To be honest, I'm relieved. For starters, this surgery should have a VERY positive impact on my fertility. AND it will help each cycle not to be so very miserable. As in no more throwing up, sleeping 16 hours at a shot, and so on. And, to be honest, one of the biggest sources of relief is the fact that this IS NOT all in my head. I've been told by numerous people that our "fertility" issues are there because I need to "just relax" or because it's "not God's time yet" or because we are doing it wrong - wrong position or wrong time. Yes, people have actually said that. Who? Not telling.
Anyway, I still really, really miss Gramma. I wish she was here to celebrate with us - to celebrate this milestone that makes it much more likely that we'll conceive our miracle soon. Wish I could call her up, talk to her on the phone... wish I could hug her, tell her she was loved. Make her something. Write her something. Anything for her...

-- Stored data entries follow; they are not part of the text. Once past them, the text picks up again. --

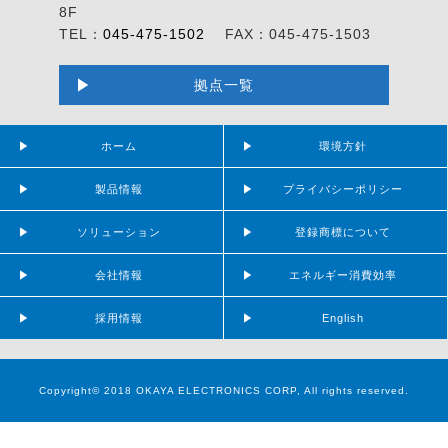
8F
TEL：
045-475-1502
FAX：045-475-1503
拠点一覧
ホーム
環境方針
製品情報
プライバシーポリシー
ソリューション
登録商標について
会社情報
エネルギー消費効率
採用情報
English
Copyright© 2018 OKAYA ELECTRONICS CORP, All rights reserved.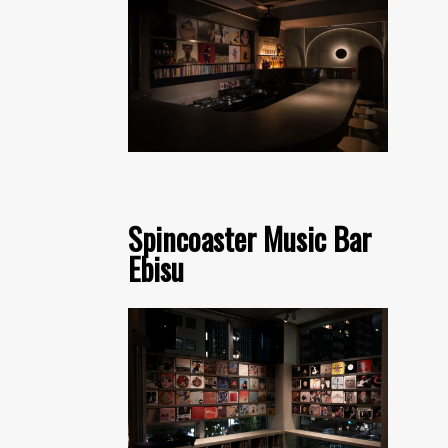
Spincoaster Music Bar
Ebisu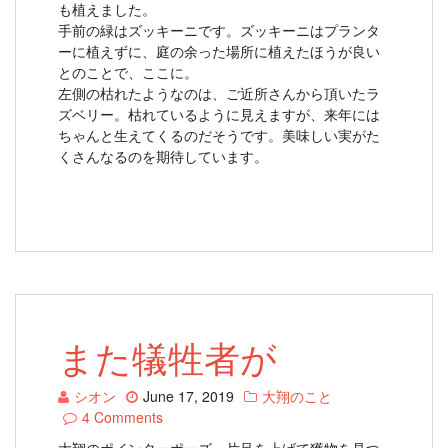
も植えました。
手前の緑はズッキーニです。ズッキーニはプランタ
ーに植えずに、庭の余った場所に植えたほうが良い
とのことで、ここに。
左側の枯れたようなのは、ご近所さんから頂いたラ
ズベリー。枯れているように見えますが、来年には
ちゃんと生えてくるのだそうです。美味しい実がた
くさんなるのを期待しています。
また犠牲者が
シオン
June 17, 2019
大翔のこと
4 Comments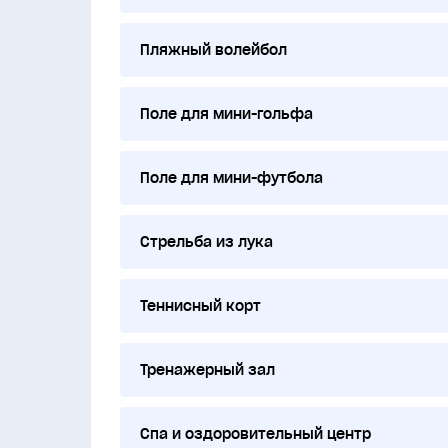
Пляжный волейбол
Поле для мини-гольфа
Поле для мини-футбола
Стрельба из лука
Теннисный корт
Тренажерный зал
Спа и оздоровительный центр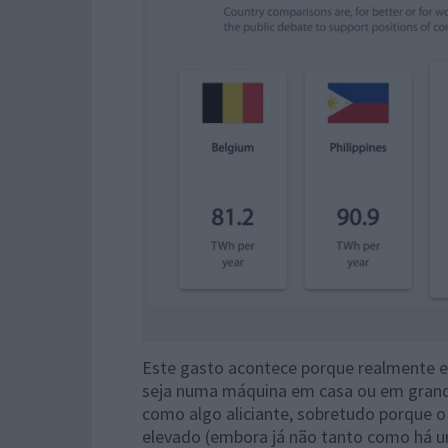
Este gasto acontece porque realmente e
seja numa máquina em casa ou em grand
como algo aliciante, sobretudo porque 
elevado (embora já não tanto como há u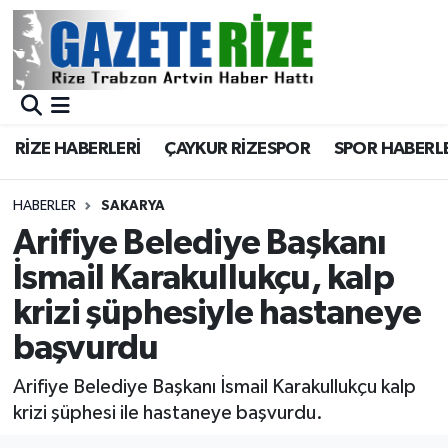
BÖLGEMİZ
Merkez Nöbetçi Eczaneler
SPOR
Merkez Hava Durumu
RİZE HABERLERİ
ÇAYKUR RİZESPOR
SPOR HABERL
Asayiş
Merkez Trafik Yoğunluk Haritası
HABERLER
SAKARYA
Rize Jandarma Komutanlığı
Süper Lig Puan Durumu ve Fikstür
Arifiye Belediye Başkanı
İsmail Karakullukçu, kalp
Bilim Teknoloji
Tüm Manşetler
krizi şüphesiyle hastaneye
Bölge
Son Dakika Haberleri
başvurdu
Advertising news
Haber Arşivi
Arifiye Belediye Başkanı İsmail Karakullukçu kalp
krizi şüphesi ile hastaneye başvurdu.
Canlı Maç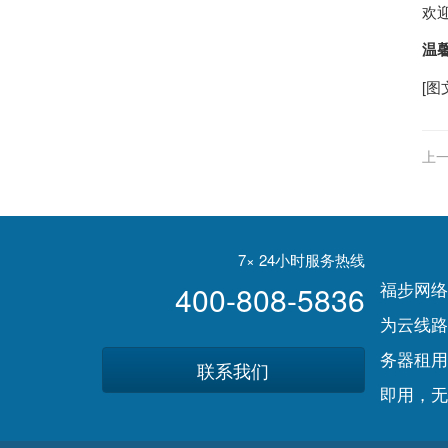
欢迎
温
[图
上一
造
7× 24小时服务热线
福步网络
400-808-5836
为云线路
务器租用
联系我们
即用，无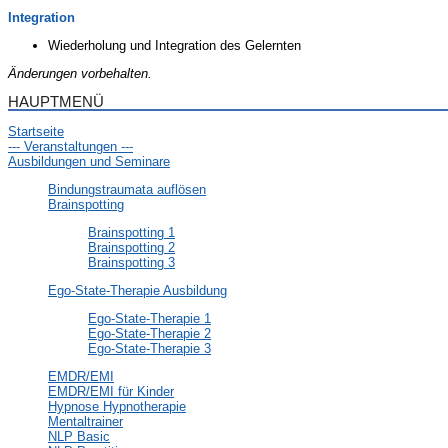
Integration
Wiederholung und Integration des Gelernten
Änderungen vorbehalten.
HAUPTMENÜ
Startseite
--- Veranstaltungen ---
Ausbildungen und Seminare
Bindungstraumata auflösen
Brainspotting
Brainspotting 1
Brainspotting 2
Brainspotting 3
Ego-State-Therapie Ausbildung
Ego-State-Therapie 1
Ego-State-Therapie 2
Ego-State-Therapie 3
EMDR/EMI
EMDR/EMI für Kinder
Hypnose Hypnotherapie
Mentaltrainer
NLP Basic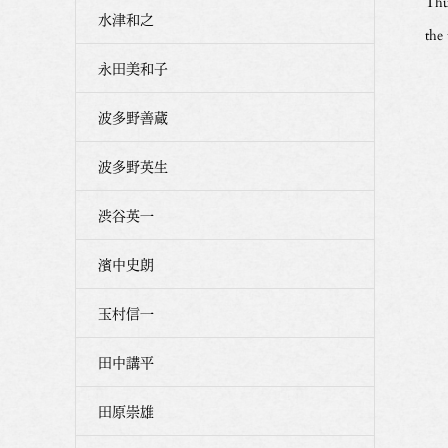
Thu
水津和之
the
永田美和子
波多野善蔵
波多野英生
渋谷英一
濱中史朗
玉村信一
田中講平
田原崇雄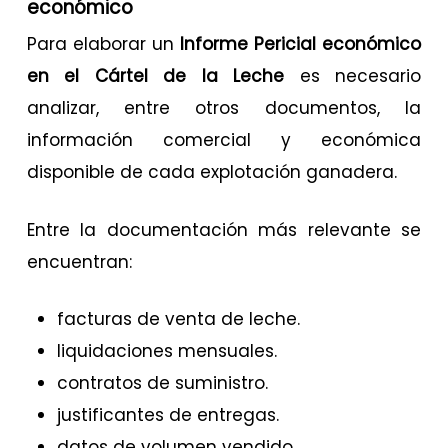
económico
Para elaborar un
Informe Pericial económico
en el Cártel de la Leche
es necesario
analizar, entre otros documentos, la
información comercial y económica
disponible de cada explotación ganadera.
Entre la documentación más relevante se
encuentran:
facturas de venta de leche.
liquidaciones mensuales.
contratos de suministro.
justificantes de entregas.
datos de volumen vendido.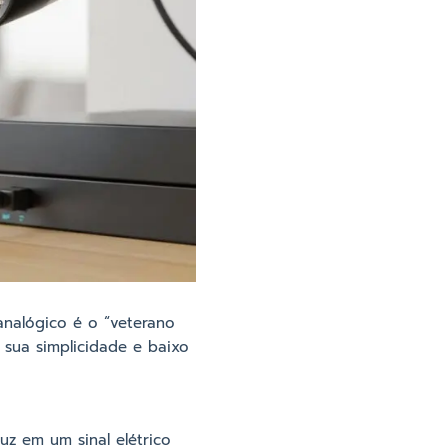
analógico é o “veterano
 sua simplicidade e baixo
uz em um sinal elétrico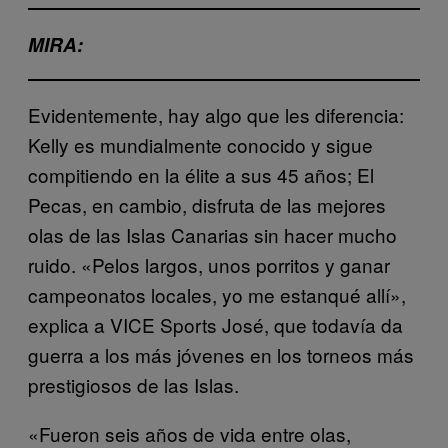
MIRA:
Evidentemente, hay algo que les diferencia:
Kelly es mundialmente conocido y sigue
compitiendo en la élite a sus 45 años; El
Pecas, en cambio, disfruta de las mejores
olas de las Islas Canarias sin hacer mucho
ruido. «Pelos largos, unos porritos y ganar
campeonatos locales, yo me estanqué allí»,
explica a VICE Sports José, que todavía da
guerra a los más jóvenes en los torneos más
prestigiosos de las Islas.
«Fueron seis años de vida entre olas,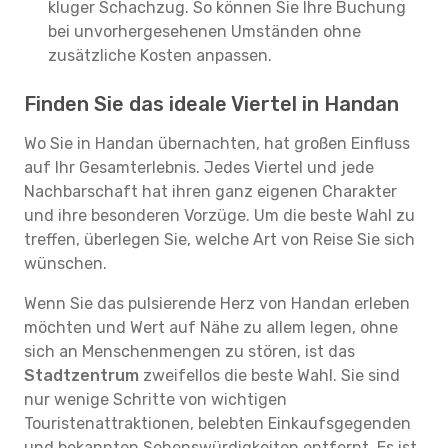
kluger Schachzug. So können Sie Ihre Buchung
bei unvorhergesehenen Umständen ohne
zusätzliche Kosten anpassen.
Finden Sie das ideale Viertel in Handan
Wo Sie in Handan übernachten, hat großen Einfluss
auf Ihr Gesamterlebnis. Jedes Viertel und jede
Nachbarschaft hat ihren ganz eigenen Charakter
und ihre besonderen Vorzüge. Um die beste Wahl zu
treffen, überlegen Sie, welche Art von Reise Sie sich
wünschen.
Wenn Sie das pulsierende Herz von Handan erleben
möchten und Wert auf Nähe zu allem legen, ohne
sich an Menschenmengen zu stören, ist das
Stadtzentrum
zweifellos die beste Wahl. Sie sind
nur wenige Schritte von wichtigen
Touristenattraktionen, belebten Einkaufsgegenden
und bekannten Sehenswürdigkeiten entfernt. Es ist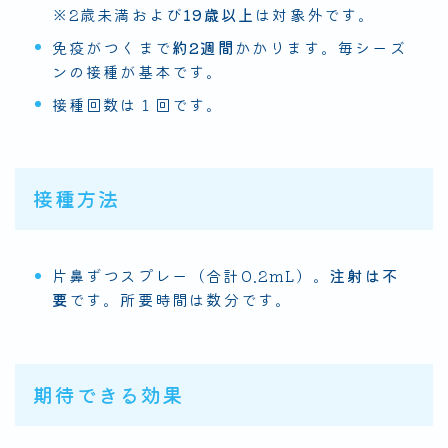
※2歳未満および
19歳以上
は対象外です。
免疫がつくまで
約2週間
かかります。毎シーズ
ンの接種が基本です。
接種回数は１回です。
接種方法
片鼻ずつスプレー（合計0.2mL）。
注射は不
要
です。所要時間は数分です。
期待できる効果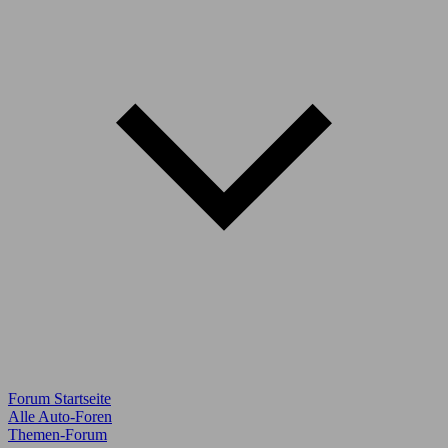
Forum Startseite
Alle Auto-Foren
Themen-Forum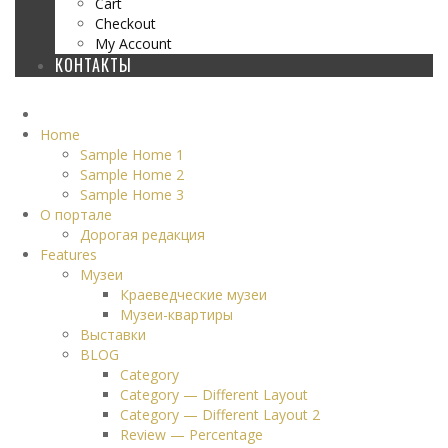
Cart
Checkout
My Account
КОНТАКТЫ
Home
Sample Home 1
Sample Home 2
Sample Home 3
О портале
Дорогая редакция
Features
Музеи
Краеведческие музеи
Музеи-квартиры
Выставки
BLOG
Category
Category — Different Layout
Category — Different Layout 2
Review — Percentage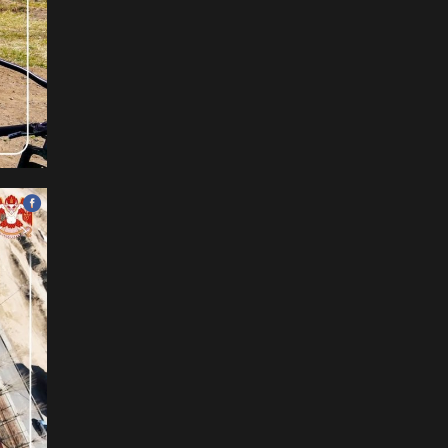
унаачтай даага НЭГД
орлоо
2026-07-12
ФОТО: Бяцхан наадамчид
2026-07-12
Б.Айболат: Хүүхдүүд
моринд дайруулсан,
өшиглүүлсэн дуудлага
бүртгэгдэж байна
2026-07-11
ФОТО: Д.Баярбаатарын
найруулсан НААДМЫН
НЭЭЛТ
2026-07-11
Уралдаанч хүүхдүүдээс 30
орчим станц, дуслын
тариур хураалаа
2026-07-11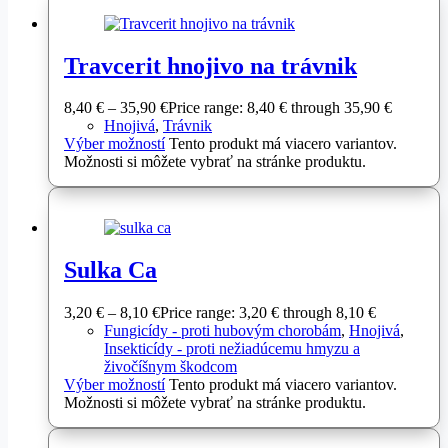
Travcerit hnojivo na trávnik
8,40
€
–
35,90
€
Price range: 8,40 € through 35,90 €
Hnojivá
,
Trávnik
Výber možností
Tento produkt má viacero variantov.
Možnosti si môžete vybrať na stránke produktu.
Sulka Ca
3,20
€
–
8,10
€
Price range: 3,20 € through 8,10 €
Fungicídy - proti hubovým chorobám
,
Hnojivá
,
Insekticídy - proti nežiadúcemu hmyzu a
živočíšnym škodcom
Výber možností
Tento produkt má viacero variantov.
Možnosti si môžete vybrať na stránke produktu.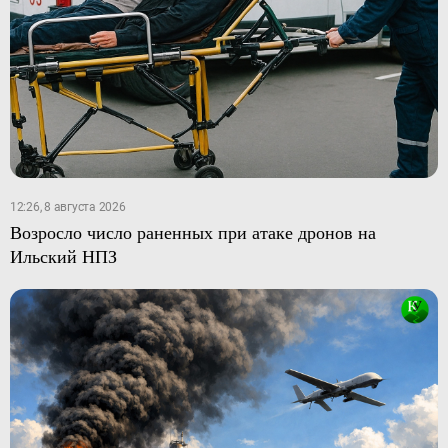
12:26, 8 августа 2026
Возросло число раненных при атаке дронов на
Ильский НПЗ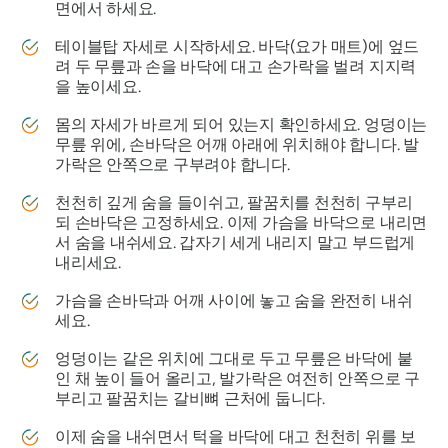
면에서 하세요.
테이블탑 자세로 시작하세요. 바닥(요가 매트)에 엎드
려 두 무릎과 손을 바닥에 대고 손가락을 벌려 지지력
을 높이세요.
몸의 자세가 바르게 되어 있는지 확인하세요. 엉덩이는
무릎 위에, 손바닥은 어깨 아래에 위치해야 합니다. 발
가락은 안쪽으로 구부려야 합니다.
천천히 깊게 숨을 들이쉬고, 팔꿈치를 천천히 구부리
되 손바닥은 고정하세요. 이제 가슴을 바닥으로 내리면
서 숨을 내쉬세요. 갑자기 세게 내리지 말고 부드럽게
내리세요.
가슴을 손바닥과 어깨 사이에 놓고 숨을 완전히 내쉬
세요.
엉덩이는 같은 위치에 그대로 두고 무릎은 바닥에 붙
인 채 높이 들어 올리고, 발가락은 여전히 ​​안쪽으로 구
부리고 팔꿈치는 갈비뼈 근처에 둡니다.
이제 숨을 내쉬면서 턱을 바닥에 대고 천천히 위를 보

It's late, though. 12:30 AM. Waiting for the Lortab to kick in... as it is right now, my belly is too sore for sleep. Soon, VERY soon, it will ease off, and I'll have my six hours of relief. Then I'll take a Tramadol and that will hold the edge off enough to sleep a couple more hours, and then I'll take the second tramadol later on (about noon) and that'll see me through the afternoon. I'm HOPING not to need any more tomorrow night, but if I do, that's okay too. I'd like to go down to church tomorrow and talk to Patti about the surgery, let her know how well it went... but if I am all dopey, no can do. We shall see - the pharmacist thought that with the Tramadol I might be able to drive... That would be a bonus.
I feel bad for Derek... he wiped out on his bike today. I haven't checked the bike over, I hope it's not hurt. He'd feel awful if it was. It was a silly mistake on his part - bad angle to cross railroad tracks and down he went. Skinned up his knee and hands, and got a bit of a scrape on his elbow and chin and chest. The way he was whining earlier, I think either he's way over-tired and feeling pain more than normal, or else he's probably got some stuff still in the scrapes. I'll have to have a better look tomorrow - perhaps dope him up with one of my lortab first... We shall see. Meanwhile, he's sleeping peacefully, and I'm grateful.